Тогда вот что выходит: если мир все же конечен, но ничто, как таковое, существовать не может, чему же быть за пределами мира? Пустоте! Значит, опровергая бесконечность, мы утверждаем пустоту, которая должна и может быть только бесконечной: в противном случае там, где кончается эта пустота, должна бы снова начинаться новая, невообразимая растянутость ничего. Тогда уж лучше немедленно и свободно помыслить себе пустоту и населить ее атомами, или же попробовать поверить в нечто такое пустое, что в нем прямо – таки ничего нет…
Вообще – то Роберт пользовался уникальной возможностью, придававшей смысл его отторженности. Он имел наглядное доказательство существования других небес, не будучи обязан подыматься за небесные сферы, а наблюдая множественные миры внутри коралла. Какой смысл подсчитывать, в сколько сочетаний складываются атомы вселенной, какой смысл жечь на кострах тех, кто заявлял, что числу сочетаний нет конца, когда достаточно было бы промедитировать много лет над одним из этих морских творений, чтоб понять, что отклонение одного только атома, возможно, желавшееся Господом, а возможно, вызванное случаем, могло бы положить начало непредвиденным Млечным Путям?
Мир, где искупается первородный грех, есть только сей… Ложный довод, то есть нет – оговаривался Роберт, боясь осложнять отношения с первым же иезуитом, который ему встретится, – довод тех, кто не умеет вообразить всемогущество Творца. Как знать? Быть может, на просторах мироздания первородный грех совершился одновременно во всех универсах, допустим, различными, неожиданными способами, однако единомоментно, и Христос принимает крестную смерть сразу за всех: за селенитов, за сириусцев и за полипняков, гнездившихся на молекулах этого ажурного камня еще в ту пору, когда этот минерал был организмом?
На самом деле Роберт не удовлетворялся собственными доказательствами. Доводилось стряпать из чересчур разнобойной дичи, то есть слепливать суждение из услышанного там и сям. И Роберт был не настолько легкомыслен, чтоб этого не видеть. Поэтому, сразив вероятного противника, он возвращал ему слово и отождествлялся с оспариванием.

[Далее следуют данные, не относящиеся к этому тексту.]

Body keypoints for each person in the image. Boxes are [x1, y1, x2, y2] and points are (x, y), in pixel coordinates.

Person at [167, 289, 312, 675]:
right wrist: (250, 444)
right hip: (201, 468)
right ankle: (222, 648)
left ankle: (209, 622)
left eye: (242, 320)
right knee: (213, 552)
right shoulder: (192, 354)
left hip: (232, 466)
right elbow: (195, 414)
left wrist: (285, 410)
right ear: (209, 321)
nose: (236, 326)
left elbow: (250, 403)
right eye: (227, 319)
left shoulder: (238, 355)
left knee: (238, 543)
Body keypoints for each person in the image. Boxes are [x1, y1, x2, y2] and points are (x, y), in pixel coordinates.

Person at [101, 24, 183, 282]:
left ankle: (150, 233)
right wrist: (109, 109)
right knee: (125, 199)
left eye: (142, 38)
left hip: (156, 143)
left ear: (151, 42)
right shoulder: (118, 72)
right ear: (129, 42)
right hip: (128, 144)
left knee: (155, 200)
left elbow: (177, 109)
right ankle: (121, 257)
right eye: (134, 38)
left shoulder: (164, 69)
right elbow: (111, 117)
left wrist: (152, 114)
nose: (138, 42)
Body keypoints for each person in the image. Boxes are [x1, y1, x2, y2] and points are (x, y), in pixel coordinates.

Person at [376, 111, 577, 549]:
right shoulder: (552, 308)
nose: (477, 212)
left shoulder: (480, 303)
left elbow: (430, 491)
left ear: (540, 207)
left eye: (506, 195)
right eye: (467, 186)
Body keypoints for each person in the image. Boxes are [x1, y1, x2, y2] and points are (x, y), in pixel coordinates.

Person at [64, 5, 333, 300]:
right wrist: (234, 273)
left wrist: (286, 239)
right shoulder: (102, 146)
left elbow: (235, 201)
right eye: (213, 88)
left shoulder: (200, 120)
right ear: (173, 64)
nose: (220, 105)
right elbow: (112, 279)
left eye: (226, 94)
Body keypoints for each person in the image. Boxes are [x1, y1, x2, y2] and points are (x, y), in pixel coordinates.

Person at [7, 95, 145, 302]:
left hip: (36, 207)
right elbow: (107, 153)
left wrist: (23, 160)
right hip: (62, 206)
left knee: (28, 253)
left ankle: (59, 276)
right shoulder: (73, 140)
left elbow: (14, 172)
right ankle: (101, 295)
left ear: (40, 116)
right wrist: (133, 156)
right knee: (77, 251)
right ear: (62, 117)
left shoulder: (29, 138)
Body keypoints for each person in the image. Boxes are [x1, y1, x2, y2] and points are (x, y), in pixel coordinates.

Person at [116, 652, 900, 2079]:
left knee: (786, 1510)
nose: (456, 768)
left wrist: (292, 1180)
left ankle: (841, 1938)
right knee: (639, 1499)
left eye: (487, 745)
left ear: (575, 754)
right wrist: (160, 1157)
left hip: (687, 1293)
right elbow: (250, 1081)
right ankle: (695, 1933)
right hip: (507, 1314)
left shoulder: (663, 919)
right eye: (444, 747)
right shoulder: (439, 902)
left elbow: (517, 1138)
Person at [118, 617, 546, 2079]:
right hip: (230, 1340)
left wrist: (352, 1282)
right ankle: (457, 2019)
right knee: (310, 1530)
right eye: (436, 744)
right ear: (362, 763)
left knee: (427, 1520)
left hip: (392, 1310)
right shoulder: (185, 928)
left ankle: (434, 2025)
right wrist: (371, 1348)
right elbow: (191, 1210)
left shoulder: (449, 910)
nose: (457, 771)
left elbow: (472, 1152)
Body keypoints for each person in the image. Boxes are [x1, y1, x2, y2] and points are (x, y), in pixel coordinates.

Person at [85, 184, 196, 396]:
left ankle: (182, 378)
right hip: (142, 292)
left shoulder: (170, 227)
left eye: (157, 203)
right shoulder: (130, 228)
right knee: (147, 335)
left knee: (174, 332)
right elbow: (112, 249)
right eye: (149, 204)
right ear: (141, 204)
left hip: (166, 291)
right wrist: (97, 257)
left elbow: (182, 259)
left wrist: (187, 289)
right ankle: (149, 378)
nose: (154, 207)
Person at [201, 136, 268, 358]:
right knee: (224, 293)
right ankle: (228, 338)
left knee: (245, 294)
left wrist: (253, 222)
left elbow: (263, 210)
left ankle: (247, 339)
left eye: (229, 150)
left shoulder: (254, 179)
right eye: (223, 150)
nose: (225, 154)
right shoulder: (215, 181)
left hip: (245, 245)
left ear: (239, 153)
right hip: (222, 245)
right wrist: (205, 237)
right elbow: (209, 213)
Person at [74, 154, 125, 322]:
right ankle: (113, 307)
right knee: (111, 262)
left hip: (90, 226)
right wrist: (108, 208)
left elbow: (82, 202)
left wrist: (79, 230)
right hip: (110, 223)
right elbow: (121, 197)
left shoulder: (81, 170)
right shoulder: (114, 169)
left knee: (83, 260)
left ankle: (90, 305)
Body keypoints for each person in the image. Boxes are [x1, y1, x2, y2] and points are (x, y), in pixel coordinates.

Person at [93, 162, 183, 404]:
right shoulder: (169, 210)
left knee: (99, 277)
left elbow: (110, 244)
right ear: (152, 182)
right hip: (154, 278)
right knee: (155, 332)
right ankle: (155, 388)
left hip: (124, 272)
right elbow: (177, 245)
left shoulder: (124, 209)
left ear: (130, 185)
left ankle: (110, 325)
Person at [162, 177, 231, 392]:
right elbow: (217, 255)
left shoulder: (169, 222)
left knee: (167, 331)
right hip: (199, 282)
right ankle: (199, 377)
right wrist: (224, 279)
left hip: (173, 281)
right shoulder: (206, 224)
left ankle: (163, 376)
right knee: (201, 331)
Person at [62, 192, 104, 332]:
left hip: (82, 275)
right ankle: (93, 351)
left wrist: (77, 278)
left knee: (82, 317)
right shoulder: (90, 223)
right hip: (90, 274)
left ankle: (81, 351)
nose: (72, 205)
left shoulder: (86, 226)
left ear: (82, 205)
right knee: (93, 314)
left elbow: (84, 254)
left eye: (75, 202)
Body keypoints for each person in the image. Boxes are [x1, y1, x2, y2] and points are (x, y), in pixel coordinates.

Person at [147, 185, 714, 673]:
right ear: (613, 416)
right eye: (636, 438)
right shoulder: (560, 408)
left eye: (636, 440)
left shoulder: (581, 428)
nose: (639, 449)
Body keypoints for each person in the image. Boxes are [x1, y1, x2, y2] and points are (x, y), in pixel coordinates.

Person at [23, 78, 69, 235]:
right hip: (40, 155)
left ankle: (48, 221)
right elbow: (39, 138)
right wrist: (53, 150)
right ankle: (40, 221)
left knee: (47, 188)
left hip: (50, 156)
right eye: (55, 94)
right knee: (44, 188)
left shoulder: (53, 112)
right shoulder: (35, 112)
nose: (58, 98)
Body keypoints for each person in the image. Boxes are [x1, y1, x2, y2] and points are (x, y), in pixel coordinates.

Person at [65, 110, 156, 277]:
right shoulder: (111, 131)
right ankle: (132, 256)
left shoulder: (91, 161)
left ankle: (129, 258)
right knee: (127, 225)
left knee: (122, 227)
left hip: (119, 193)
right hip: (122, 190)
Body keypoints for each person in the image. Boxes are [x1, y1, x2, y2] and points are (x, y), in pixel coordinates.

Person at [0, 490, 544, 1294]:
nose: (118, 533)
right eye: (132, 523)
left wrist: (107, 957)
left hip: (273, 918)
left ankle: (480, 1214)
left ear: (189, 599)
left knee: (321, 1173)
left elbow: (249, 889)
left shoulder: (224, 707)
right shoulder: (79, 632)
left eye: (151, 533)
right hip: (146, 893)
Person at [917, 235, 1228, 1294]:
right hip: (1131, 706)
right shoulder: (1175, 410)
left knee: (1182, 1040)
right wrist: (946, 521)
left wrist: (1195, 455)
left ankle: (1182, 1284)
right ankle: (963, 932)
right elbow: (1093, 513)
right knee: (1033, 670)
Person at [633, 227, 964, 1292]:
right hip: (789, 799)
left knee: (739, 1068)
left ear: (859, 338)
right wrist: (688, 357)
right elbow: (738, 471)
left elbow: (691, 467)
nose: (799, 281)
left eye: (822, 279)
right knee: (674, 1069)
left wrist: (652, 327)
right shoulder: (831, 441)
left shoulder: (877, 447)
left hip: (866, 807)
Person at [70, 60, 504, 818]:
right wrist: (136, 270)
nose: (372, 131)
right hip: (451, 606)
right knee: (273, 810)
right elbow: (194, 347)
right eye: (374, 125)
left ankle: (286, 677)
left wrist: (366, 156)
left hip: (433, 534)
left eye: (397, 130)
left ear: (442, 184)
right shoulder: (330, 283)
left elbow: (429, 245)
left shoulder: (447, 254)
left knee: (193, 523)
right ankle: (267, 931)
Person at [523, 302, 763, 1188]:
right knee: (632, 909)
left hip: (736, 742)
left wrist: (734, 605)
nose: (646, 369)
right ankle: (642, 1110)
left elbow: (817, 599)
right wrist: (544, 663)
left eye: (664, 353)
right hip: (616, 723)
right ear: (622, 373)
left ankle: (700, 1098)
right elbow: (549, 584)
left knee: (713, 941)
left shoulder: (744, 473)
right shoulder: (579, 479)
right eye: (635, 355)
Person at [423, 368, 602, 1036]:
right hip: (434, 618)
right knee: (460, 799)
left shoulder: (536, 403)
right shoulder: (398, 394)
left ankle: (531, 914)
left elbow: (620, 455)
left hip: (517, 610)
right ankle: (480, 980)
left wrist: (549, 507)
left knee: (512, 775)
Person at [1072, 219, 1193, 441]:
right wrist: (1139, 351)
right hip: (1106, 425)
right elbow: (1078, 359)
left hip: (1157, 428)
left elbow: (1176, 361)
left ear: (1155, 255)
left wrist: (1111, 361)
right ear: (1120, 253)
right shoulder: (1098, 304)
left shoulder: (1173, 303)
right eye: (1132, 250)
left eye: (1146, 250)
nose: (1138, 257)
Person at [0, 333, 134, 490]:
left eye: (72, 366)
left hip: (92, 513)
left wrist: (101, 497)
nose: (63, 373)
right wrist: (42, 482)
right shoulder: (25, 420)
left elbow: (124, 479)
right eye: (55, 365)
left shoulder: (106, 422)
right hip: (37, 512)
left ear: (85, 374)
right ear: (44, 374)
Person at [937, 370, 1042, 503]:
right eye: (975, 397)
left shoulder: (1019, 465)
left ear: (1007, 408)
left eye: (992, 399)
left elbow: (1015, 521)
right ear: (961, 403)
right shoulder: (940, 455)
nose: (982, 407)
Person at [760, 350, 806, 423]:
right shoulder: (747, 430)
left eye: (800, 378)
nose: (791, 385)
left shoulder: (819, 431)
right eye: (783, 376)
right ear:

Как – то в споре о пустоте Каспар заткнул ему рот силлогизмом, на который Роберт не нашел ответа: пустота – небытие, но небытия не бытует, значит, пустоты не бытует. Довод был хорош, поскольку опровергал пустоту, признавая, что пустота представима. Представимо ведь то, чего нет! Может ли химера, жужжащая в пустоте, пожирать вторые интенции? Нет, потому что химер нет, в пустоте не слышится жужжанье, вторые интенции умственны, а воображаемые груши несъедобны. И все же я представляю себе химеру во всей ее химеричности, то есть несбыточности. То же с пустотой.